Perdre du temps à demander des mots de passe ou à attendre une autorisation, c’est retarder le démarrage du projet. Pour gagner des semaines, mieux vaut préparer un petit dossier opérationnel dès le début. Il doit inclure : la charte graphique, les accès à Google Analytics, Search Console, les profils réseaux sociaux, l’historique des campagnes passées, et surtout, le budget marketing trimestriel. Ce dernier point est crucial : il permet à l’agence de proposer des actions réalistes, alignées avec vos capacités financières. Et histoire de ne rien oublier, listez les points de contact internes - responsable communication, community manager, etc.

  • 🔐 Accès outils : Analytics, Google Search Console, réseaux sociaux, site web
  • 📊 Données historiques : campagnes passées, résultats, erreurs à éviter
  • 🗓️ Calendrier événementiel : saisons, événements locaux, fermetures programmées

Les interrogations majeures

Puis-je changer d'agence si mes accès Google Analytics ont été créés par mon ancien prestataire ?

Oui, absolument. Les données appartiennent à l’hôtel, pas à l’agence. Si l’ancien prestataire a créé le compte, vous pouvez demander à être ajouté en administrateur ou demander la transmission des accès. En cas de blocage, un nouveau compte peut être mis en place, même si cela implique de perdre l’historique.
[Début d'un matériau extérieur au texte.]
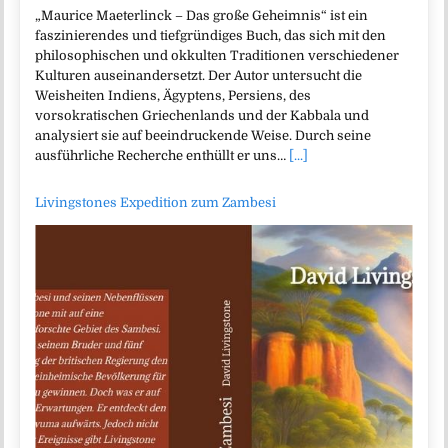
„Maurice Maeterlinck – Das große Geheimnis“ ist ein
faszinierendes und tiefgründiges Buch, das sich mit den
philosophischen und okkulten Traditionen verschiedener
Kulturen auseinandersetzt. Der Autor untersucht die
Weisheiten Indiens, Ägyptens, Persiens, des
vorsokratischen Griechenlands und der Kabbala und
analysiert sie auf beeindruckende Weise. Durch seine
ausführliche Recherche enthüllt er uns…
[...]
Livingstones Expedition zum Zambesi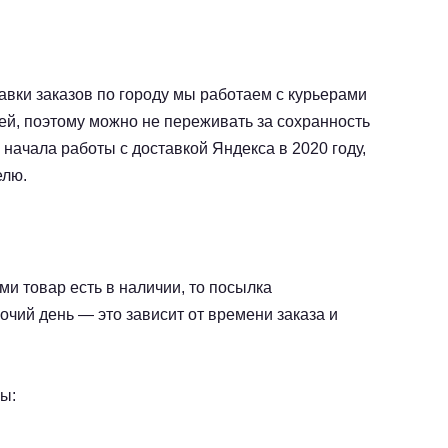
авки заказов по городу мы работаем с курьерами
ей, поэтому можно не переживать за сохранность
 начала работы с доставкой Яндекса в 2020 году,
елю.
и товар есть в наличии, то посылка
очий день — это зависит от времени заказа и
ы: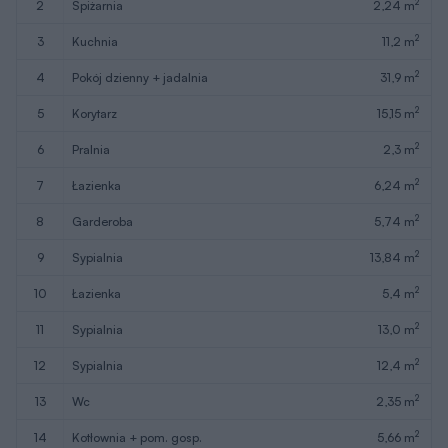
2
2
spiżarnia
2,24 m
2
3
kuchnia
11,2 m
2
4
pokój dzienny + jadalnia
31,9 m
2
5
korytarz
15,15 m
2
6
pralnia
2,3 m
2
7
łazienka
6,24 m
2
8
garderoba
5,74 m
2
9
sypialnia
13,84 m
2
10
łazienka
5,4 m
2
11
sypialnia
13,0 m
2
12
sypialnia
12,4 m
2
13
wc
2,35 m
2
14
kotłownia + pom. gosp.
5,66 m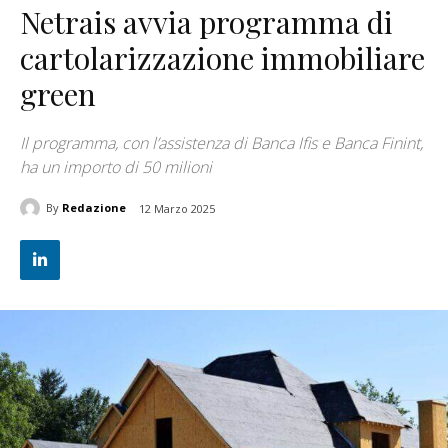
Netrais avvia programma di
cartolarizzazione immobiliare
green
Il programma, con l’assistenza di Banca Ifis e Banca Finint,
ha un importo di 50 milioni
By
Redazione
12 Marzo 2025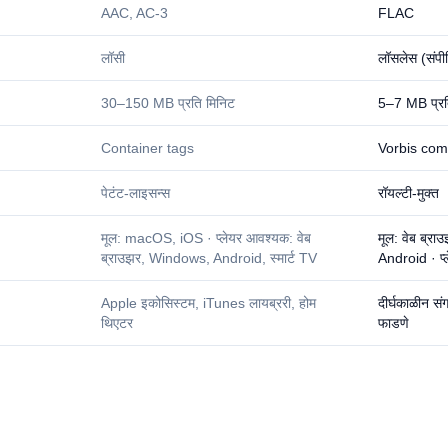
AAC, AC-3
FLAC
लॉसी
लॉसलेस (संपी
30–150 MB प्रति मिनिट
5–7 MB प्रत
Container tags
Vorbis co
पेटंट-लाइसन्स
रॉयल्टी-मुक्त
मूल: macOS, iOS · प्लेयर आवश्यक: वेब
मूल: वेब ब्
ब्राउझर, Windows, Android, स्मार्ट TV
Android · प्
Apple इकोसिस्टम, iTunes लायब्ररी, होम
दीर्घकाळीन 
थिएटर
फाडणे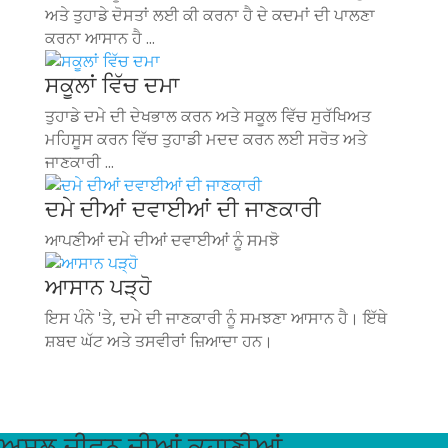
ਅਤੇ ਤੁਹਾਡੇ ਦੋਸਤਾਂ ਲਈ ਕੀ ਕਰਨਾ ਹੈ ਦੇ ਕਦਮਾਂ ਦੀ ਪਾਲਣਾ
ਕਰਨਾ ਆਸਾਨ ਹੈ ...
ਸਕੂਲਾਂ ਵਿੱਚ ਦਮਾ
ਤੁਹਾਡੇ ਦਮੇ ਦੀ ਦੇਖਭਾਲ ਕਰਨ ਅਤੇ ਸਕੂਲ ਵਿੱਚ ਸੁਰੱਖਿਅਤ
ਮਹਿਸੂਸ ਕਰਨ ਵਿੱਚ ਤੁਹਾਡੀ ਮਦਦ ਕਰਨ ਲਈ ਸਰੋਤ ਅਤੇ
ਜਾਣਕਾਰੀ ...
ਦਮੇ ਦੀਆਂ ਦਵਾਈਆਂ ਦੀ ਜਾਣਕਾਰੀ
ਆਪਣੀਆਂ ਦਮੇ ਦੀਆਂ ਦਵਾਈਆਂ ਨੂੰ ਸਮਝੋ
ਆਸਾਨ ਪੜ੍ਹੋ
ਇਸ ਪੰਨੇ 'ਤੇ, ਦਮੇ ਦੀ ਜਾਣਕਾਰੀ ਨੂੰ ਸਮਝਣਾ ਆਸਾਨ ਹੈ। ਇੱਥੇ
ਸ਼ਬਦ ਘੱਟ ਅਤੇ ਤਸਵੀਰਾਂ ਜ਼ਿਆਦਾ ਹਨ।
ਅਸਲ ਜੀਵਨ ਦੀਆਂ ਕਹਾਣੀਆਂ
Faut-il tout déléguer ou garder la main sur les photos prises sur le vif ?

Il est conseillé de garder un contrôle sur les contenus spontanés. Les photos du quotidien, prises par l’équipe, apportent une authenticité que les visuels professionnels ne peuvent pas toujours refléter. L’idéal est une collaboration hybride : agence pour la production haut de gamme, équipe interne pour l’actualité vivante.

L'agence me propose un forfait sans engagement, est-ce une bonne idée ?

Un forfait sans engagement peut sembler rassurant, mais il risque de nuire à la stratégie à long terme. Le marketing hôtelier demande de la continuité, notamment en SEO et en notoriété. Un contrat sur plusieurs mois permet d’aligner les actions, mesurer les effets et ajuster progressivement pour de meilleurs résultats.